EXTRACT PROVIDED:
- - - -

Help me understand this part in proving a theorem relating to Rademacher complexity. For simplicity, I am going to avoid all extraneous variables (Eq (4)). Random variable $\psi(S)$ is written as $\psi$ for simplicity. Here $S$ is a sample set, $t$ and $\delta$ are small real positive values. $D$ is the data distribution.
Given, $$Pr[\psi \leq E[\psi] + t] \leq \delta $$
Further, complementing the probability we get
$$Pr[\psi \leq E[\psi] + t] = 1- Pr[\psi -E[\psi] \geq t] \leq \delta$$
So, we can write it as
$$ Pr[\psi -E[\psi] \geq t] \geq 1-\delta$$
Finally, we can say that $ \psi\geq t + E[\psi] $ with atleast probability $1-\delta$.
Now, here is the confusing part, the authors are replacing the inequality in another inequality given as
$$ E_D[f] \leq E_S[f] + \psi $$
implies
$$E_D[f] \leq E_S[f] + E[\psi] + t $$ with probability atleast $1-\delta$.
As $\psi$ is larger than $E[\psi] + t$ this substitution doesn't work correct? Where am I going wrong?
TIA
In the paper that you have linked they assume that $$ \mathbb{P}\Big( \varphi(S) \ge \mathbb{E}[\varphi(S)] + t\Big) \le \delta $$ and they prove that such inequality holds iif $t \ge \sqrt{\frac{\log(\delta^{-1})}{m}}$
That implies that, if $t \ge \sqrt{\frac{\log(\delta^{-1})}{m}}$ $$ \mathbb{P}\Big(\varphi(S) \le \mathbb{E}\left[\varphi(S)\right]+t\Big)=1-\mathbb{P}\Big( \varphi(S) \ge \mathbb{E}\left[\varphi(S)\right] + t\Big) \ge 1-\delta $$ And so you get, with probability at least $1-\delta$ $$\mathbb{E}_D\left[f(z)\right] \le \mathbb{E}_S[f(z)]+\varphi(S) \le \mathbb{E}_S\left[f(z)\right] +\mathbb{E}\left[\varphi(S)\right]+t$$

- - - -

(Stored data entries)

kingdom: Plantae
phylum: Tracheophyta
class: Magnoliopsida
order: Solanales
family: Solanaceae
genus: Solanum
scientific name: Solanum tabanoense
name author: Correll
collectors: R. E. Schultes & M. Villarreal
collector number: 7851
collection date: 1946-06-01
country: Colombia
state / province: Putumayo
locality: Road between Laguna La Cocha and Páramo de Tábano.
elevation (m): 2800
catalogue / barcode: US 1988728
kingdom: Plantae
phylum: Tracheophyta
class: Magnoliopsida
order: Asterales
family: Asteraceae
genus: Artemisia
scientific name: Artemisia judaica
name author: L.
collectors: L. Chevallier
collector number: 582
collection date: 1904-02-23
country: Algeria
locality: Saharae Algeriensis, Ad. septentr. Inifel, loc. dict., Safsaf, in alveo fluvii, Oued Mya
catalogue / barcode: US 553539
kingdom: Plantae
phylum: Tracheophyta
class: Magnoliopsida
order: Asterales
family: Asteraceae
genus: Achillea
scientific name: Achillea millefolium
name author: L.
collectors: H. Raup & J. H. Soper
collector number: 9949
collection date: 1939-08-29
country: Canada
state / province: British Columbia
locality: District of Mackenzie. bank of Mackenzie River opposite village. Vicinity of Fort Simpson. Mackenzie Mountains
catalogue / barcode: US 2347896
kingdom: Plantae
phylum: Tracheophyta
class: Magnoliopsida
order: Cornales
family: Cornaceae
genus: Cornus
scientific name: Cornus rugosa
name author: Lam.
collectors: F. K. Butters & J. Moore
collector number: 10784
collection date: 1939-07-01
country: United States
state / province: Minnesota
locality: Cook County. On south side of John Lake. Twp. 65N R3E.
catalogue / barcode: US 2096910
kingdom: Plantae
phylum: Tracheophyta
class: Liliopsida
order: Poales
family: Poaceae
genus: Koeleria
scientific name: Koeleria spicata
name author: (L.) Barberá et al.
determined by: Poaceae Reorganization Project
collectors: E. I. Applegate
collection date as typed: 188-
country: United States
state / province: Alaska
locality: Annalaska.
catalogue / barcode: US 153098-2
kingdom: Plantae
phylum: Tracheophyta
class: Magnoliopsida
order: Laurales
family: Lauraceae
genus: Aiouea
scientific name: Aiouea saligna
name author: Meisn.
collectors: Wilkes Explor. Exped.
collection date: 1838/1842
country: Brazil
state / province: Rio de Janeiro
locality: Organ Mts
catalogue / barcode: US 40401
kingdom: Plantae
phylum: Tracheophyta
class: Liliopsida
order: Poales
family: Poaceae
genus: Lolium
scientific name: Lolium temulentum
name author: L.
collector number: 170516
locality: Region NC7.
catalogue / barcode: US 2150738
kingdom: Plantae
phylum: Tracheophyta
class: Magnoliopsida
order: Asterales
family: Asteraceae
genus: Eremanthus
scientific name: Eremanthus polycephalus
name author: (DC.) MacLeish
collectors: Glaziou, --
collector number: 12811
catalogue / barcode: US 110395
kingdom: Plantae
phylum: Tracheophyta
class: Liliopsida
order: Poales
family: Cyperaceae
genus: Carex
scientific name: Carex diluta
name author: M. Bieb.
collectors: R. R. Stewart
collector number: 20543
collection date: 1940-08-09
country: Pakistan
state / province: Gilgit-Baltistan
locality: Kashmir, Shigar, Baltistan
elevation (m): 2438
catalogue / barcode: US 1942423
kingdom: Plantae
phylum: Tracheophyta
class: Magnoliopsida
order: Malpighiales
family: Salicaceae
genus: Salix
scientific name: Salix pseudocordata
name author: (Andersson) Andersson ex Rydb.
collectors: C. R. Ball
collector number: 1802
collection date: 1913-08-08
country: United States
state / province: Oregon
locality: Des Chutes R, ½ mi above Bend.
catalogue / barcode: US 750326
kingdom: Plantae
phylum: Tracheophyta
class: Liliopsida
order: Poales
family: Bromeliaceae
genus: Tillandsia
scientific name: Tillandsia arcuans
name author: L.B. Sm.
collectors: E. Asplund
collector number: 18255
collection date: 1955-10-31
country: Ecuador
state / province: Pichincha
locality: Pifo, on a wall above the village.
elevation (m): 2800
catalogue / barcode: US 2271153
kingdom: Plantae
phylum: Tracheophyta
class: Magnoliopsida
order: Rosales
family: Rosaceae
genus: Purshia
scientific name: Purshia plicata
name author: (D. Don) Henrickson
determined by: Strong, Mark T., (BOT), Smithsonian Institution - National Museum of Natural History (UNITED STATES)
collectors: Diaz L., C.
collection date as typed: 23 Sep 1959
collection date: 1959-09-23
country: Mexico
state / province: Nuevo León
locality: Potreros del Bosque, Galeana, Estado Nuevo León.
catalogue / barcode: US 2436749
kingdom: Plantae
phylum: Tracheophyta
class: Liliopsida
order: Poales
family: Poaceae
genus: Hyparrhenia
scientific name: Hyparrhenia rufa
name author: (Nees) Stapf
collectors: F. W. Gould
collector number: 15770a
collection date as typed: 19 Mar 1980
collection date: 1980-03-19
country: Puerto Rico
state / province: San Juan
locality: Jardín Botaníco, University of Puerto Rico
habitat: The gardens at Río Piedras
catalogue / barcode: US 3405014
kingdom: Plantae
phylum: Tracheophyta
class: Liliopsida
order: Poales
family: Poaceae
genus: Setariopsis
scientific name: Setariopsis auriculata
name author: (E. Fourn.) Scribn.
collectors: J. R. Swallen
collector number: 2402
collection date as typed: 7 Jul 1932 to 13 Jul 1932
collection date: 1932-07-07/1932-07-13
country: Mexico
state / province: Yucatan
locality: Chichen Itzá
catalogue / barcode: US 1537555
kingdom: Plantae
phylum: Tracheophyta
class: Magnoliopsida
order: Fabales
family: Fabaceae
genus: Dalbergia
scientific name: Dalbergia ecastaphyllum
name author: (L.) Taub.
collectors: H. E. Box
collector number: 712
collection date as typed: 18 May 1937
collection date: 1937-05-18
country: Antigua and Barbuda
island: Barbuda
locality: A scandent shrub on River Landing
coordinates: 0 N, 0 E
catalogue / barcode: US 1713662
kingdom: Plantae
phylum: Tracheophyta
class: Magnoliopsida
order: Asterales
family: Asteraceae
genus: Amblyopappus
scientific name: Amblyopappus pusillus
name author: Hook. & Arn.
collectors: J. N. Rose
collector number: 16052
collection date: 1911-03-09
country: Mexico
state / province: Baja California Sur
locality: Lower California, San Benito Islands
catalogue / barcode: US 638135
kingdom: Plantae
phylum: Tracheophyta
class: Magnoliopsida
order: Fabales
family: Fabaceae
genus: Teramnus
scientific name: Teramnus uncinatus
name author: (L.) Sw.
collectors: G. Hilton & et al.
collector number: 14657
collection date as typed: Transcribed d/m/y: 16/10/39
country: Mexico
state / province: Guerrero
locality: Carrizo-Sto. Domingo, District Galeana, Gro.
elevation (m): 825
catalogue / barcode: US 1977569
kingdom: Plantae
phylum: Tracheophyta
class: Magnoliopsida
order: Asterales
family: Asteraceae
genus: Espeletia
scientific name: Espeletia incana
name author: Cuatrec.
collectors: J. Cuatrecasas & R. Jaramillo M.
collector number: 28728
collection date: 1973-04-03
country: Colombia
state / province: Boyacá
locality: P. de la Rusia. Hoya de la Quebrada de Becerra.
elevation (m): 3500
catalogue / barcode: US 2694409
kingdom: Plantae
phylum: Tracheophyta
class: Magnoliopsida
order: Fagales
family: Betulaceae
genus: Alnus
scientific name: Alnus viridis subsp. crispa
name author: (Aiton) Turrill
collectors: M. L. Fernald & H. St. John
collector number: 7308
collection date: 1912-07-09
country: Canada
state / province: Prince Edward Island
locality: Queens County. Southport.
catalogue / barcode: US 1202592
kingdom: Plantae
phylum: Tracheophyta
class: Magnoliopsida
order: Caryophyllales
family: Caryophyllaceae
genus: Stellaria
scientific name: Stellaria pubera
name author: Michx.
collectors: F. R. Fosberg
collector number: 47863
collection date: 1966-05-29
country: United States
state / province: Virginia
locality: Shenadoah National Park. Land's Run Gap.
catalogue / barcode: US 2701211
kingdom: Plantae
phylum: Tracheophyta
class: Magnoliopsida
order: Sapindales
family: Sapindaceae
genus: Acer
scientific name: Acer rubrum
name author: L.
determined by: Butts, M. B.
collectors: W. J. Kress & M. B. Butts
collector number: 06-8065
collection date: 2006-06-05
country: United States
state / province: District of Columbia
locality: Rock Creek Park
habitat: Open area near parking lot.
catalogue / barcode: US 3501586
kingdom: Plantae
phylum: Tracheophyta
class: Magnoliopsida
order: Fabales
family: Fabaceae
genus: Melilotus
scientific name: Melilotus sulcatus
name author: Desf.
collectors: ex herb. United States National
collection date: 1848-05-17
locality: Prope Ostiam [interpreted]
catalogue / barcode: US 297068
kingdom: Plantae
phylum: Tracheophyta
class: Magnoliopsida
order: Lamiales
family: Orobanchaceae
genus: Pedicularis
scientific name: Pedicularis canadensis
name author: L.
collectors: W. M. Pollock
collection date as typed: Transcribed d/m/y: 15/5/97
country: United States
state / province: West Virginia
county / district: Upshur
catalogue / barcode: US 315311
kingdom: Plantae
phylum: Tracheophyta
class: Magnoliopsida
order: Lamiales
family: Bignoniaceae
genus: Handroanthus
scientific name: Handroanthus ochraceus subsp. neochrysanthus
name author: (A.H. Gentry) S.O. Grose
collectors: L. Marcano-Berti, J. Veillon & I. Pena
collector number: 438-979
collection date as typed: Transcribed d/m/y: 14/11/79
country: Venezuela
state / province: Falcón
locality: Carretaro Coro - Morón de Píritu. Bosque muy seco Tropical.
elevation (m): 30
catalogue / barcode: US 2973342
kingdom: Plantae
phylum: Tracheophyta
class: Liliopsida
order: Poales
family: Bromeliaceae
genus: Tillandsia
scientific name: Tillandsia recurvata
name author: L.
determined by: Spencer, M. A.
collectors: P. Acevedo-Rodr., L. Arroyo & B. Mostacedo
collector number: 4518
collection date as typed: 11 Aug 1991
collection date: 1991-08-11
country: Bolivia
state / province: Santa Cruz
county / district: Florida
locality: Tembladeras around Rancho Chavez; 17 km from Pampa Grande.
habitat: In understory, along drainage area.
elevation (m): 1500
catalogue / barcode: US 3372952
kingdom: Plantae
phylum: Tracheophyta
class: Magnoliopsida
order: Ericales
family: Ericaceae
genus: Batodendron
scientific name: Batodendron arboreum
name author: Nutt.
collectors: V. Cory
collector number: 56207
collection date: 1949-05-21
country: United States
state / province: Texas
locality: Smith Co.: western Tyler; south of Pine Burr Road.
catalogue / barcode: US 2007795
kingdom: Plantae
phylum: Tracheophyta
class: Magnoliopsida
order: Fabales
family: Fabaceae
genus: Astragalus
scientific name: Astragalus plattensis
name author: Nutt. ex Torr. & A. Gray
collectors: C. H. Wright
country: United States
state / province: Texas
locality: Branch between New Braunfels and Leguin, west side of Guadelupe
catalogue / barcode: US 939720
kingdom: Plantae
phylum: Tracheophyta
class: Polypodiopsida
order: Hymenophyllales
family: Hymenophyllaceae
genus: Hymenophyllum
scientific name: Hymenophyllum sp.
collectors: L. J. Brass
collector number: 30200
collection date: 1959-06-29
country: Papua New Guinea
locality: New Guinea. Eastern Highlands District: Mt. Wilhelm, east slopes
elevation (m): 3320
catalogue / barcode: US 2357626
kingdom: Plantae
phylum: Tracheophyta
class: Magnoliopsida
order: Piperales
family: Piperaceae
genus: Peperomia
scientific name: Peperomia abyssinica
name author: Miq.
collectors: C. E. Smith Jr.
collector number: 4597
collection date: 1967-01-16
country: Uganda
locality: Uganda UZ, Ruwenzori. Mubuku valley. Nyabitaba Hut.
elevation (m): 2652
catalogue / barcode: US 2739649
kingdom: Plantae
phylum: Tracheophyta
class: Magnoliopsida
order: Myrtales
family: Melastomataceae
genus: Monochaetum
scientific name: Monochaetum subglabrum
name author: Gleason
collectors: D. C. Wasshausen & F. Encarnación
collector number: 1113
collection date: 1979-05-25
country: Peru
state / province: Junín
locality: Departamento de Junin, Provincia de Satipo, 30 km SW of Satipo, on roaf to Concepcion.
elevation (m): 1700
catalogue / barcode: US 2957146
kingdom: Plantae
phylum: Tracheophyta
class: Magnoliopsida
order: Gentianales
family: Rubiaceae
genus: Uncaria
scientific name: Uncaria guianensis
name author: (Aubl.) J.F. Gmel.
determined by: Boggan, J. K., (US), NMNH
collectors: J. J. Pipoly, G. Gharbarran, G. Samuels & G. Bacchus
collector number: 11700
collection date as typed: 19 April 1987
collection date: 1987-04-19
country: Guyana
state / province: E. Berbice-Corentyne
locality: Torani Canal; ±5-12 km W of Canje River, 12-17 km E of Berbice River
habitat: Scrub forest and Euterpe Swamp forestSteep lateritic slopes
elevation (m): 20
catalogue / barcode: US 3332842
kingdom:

- - - -

TASK REQUIREMENTS:
- a) Extract the passage of the Rademacher complexity thread from "Now, here is" to "probability atleast $1-\delta$.".
- b) Based on the Rademacher complexity thread, mark each statement yes or no, and quote the words that decide it: (i) The asker takes t and δ to be small real positive values. (ii) The asker writes the random variable ψ(S) in full throughout. (iii) The asker calls the authors' replacement of one inequality in another the confusing part.
The records come from a separate source, not from the Rademacher complexity thread.

RESPONSES TO THE TASKS:
- a)
Now, here is the confusing part, the authors are replacing the inequality in another inequality given as
$$ E_D[f] \leq E_S[f] + \psi $$
implies
$$E_D[f] \leq E_S[f] + E[\psi] + t $$ with probability atleast $1-\delta$.

- b)
(i) Yes: "$t$ and $\delta$ are small real positive values."
(ii) No: "Random variable $\psi(S)$ is written as $\psi$ for simplicity."
(iii) Yes: "Now, here is the confusing part, the authors are replacing the inequality in another inequality"